After all that nasty-tasting news about Madeleine McCann, I thought I’d try and cheer you all up. So check out this cheeky little piece about drugged-up spiders at www.cannabis.net A bunch of loons fed spiders with flies drenched in various drugs – LSD, mescaline, hashish and caffeine – and took photos of the webs that the spiders spun while out of it. I don’t know what these crazy chemists were trying to prove. Actually, they probably weren’t trying to prove anything: they were probably lounging around, high as kites on their genetically-engineered skunk weed, when one of them noticed a spider on the ceiling and said, “Hey wouldn’t it be cool if we…” and you can guess the rest, right?
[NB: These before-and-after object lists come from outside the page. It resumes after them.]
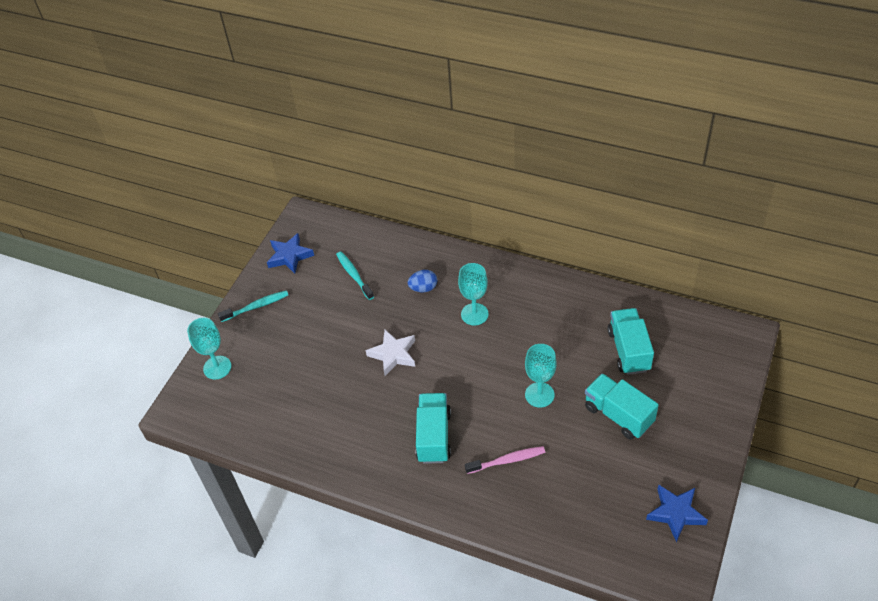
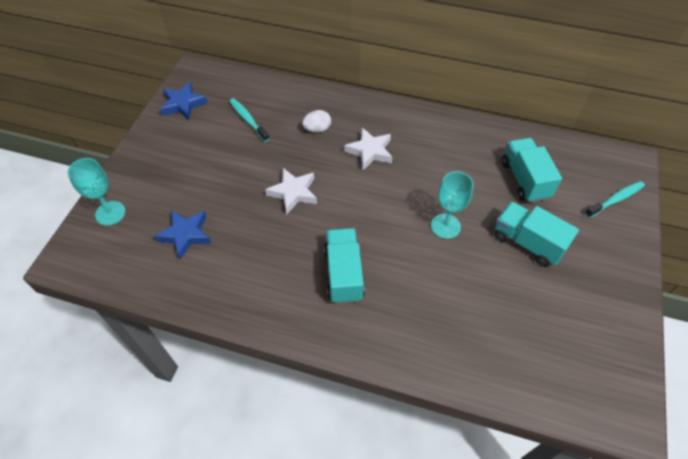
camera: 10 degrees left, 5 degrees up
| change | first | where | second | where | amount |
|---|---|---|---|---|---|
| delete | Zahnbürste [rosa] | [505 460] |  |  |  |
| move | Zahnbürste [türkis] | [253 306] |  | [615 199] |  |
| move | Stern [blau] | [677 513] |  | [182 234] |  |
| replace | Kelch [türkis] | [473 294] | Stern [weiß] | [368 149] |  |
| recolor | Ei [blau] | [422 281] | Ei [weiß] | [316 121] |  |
Anyway, if you check out the pics reproduced here, you’ll see that the webs, though a little off-beam, are still functional-looking – except for the one made by the arachnid on caffeine. So what does this prove? That you shouldn’t drink coffee before spinning a web?
Spider on LSD
Spider on mescaline
Spider on hashish (aka “the killer weed”)
No, my point is: the illegal drugs didn’t make the spiders too deranged to (sort of) do the job right. But caffeine – so legal they put it in coffee, dammit! – caffeine will screw up your head, and your web, and you won’t be bringing no flies home for supper. So stay safe – take illegal drugs!!
Just say no to caffeine!!
I’m sure you’ll be pleased to learn that not all the spiders in the lab were degenerate drug fiends.
Web spun by the drug-free, clean living spider (who then went home to fuck and eat her boyfriend)
Incidentally, there were originally seven spiders in the group. But the one on heroin was too busy looking at his foot to join in the web-spinning, while the crack-head arachnid had to rush out to buy another shot.